An exact copy of every record is the expected answer.

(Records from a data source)

○ ○ ○

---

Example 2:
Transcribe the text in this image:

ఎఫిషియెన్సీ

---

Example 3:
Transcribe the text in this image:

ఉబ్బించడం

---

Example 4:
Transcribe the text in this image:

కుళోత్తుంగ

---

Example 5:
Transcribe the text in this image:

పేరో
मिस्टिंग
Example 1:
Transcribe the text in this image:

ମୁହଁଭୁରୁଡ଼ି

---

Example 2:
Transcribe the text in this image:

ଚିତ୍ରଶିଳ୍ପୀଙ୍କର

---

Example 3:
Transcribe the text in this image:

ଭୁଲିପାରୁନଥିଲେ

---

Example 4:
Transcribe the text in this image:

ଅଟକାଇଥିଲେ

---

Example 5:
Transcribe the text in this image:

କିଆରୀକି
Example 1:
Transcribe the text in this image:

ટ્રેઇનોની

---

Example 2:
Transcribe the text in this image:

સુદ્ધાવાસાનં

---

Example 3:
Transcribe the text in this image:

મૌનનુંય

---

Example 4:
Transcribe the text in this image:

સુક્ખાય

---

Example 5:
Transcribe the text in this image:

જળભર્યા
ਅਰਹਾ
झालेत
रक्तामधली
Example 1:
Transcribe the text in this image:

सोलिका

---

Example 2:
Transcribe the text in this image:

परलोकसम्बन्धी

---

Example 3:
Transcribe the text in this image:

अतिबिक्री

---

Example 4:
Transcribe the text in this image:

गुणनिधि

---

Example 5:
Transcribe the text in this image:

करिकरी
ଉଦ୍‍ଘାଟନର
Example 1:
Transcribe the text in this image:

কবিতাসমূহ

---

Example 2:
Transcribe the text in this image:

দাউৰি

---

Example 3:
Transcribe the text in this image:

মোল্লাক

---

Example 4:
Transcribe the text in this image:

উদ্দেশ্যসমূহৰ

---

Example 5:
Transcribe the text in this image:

○ ○ ○

Solution for this problem |
---

Example 2:
Transcribe the text in this image:

ఎఫిషియెన్సీ

---

Example 3:
Transcribe the text in this image:

ఉబ్బించడం

---

Example 4:
Transcribe the text in this image:

కుళోత్తుంగ

---

Example 5:
Transcribe the text in this image:

పేరో
मिस्टिंग
Example 1:
Transcribe the text in this image:

ମୁହଁଭୁରୁଡ଼ି

---

Example 2:
Transcribe the text in this image:

ଚିତ୍ରଶିଳ୍ପୀଙ୍କର

---

Example 3:
Transcribe the text in this image:

ଭୁଲିପାରୁନଥିଲେ

---

Example 4:
Transcribe the text in this image:

ଅଟକାଇଥିଲେ

---

Example 5:
Transcribe the text in this image:

କିଆରୀକି
Example 1:
Transcribe the text in this image:

ટ્રેઇનોની

---

Example 2:
Transcribe the text in this image:

સુદ્ધાવાસાનં

---

Example 3:
Transcribe the text in this image:

મૌનનુંય

---

Example 4:
Transcribe the text in this image:

સુક્ખાય

---

Example 5:
Transcribe the text in this image:

જળભર્યા
ਅਰਹਾ
झालेत
रक्तामधली
Example 1:
Transcribe the text in this image:

सोलिका

---

Example 2:
Transcribe the text in this image:

परलोकसम्बन्धी

---

Example 3:
Transcribe the text in this image:

अतिबिक्री

---

Example 4:
Transcribe the text in this image:

गुणनिधि

---

Example 5:
Transcribe the text in this image:

करिकरी
ଉଦ୍‍ଘାଟନର
Example 1:
Transcribe the text in this image:

কবিতাসমূহ

---

Example 2:
Transcribe the text in this image:

দাউৰি

---

Example 3:
Transcribe the text in this image:

মোল্লাক

---

Example 4:
Transcribe the text in this image:

উদ্দেশ্যসমূহৰ

---

Example 5:
Transcribe the text in this image:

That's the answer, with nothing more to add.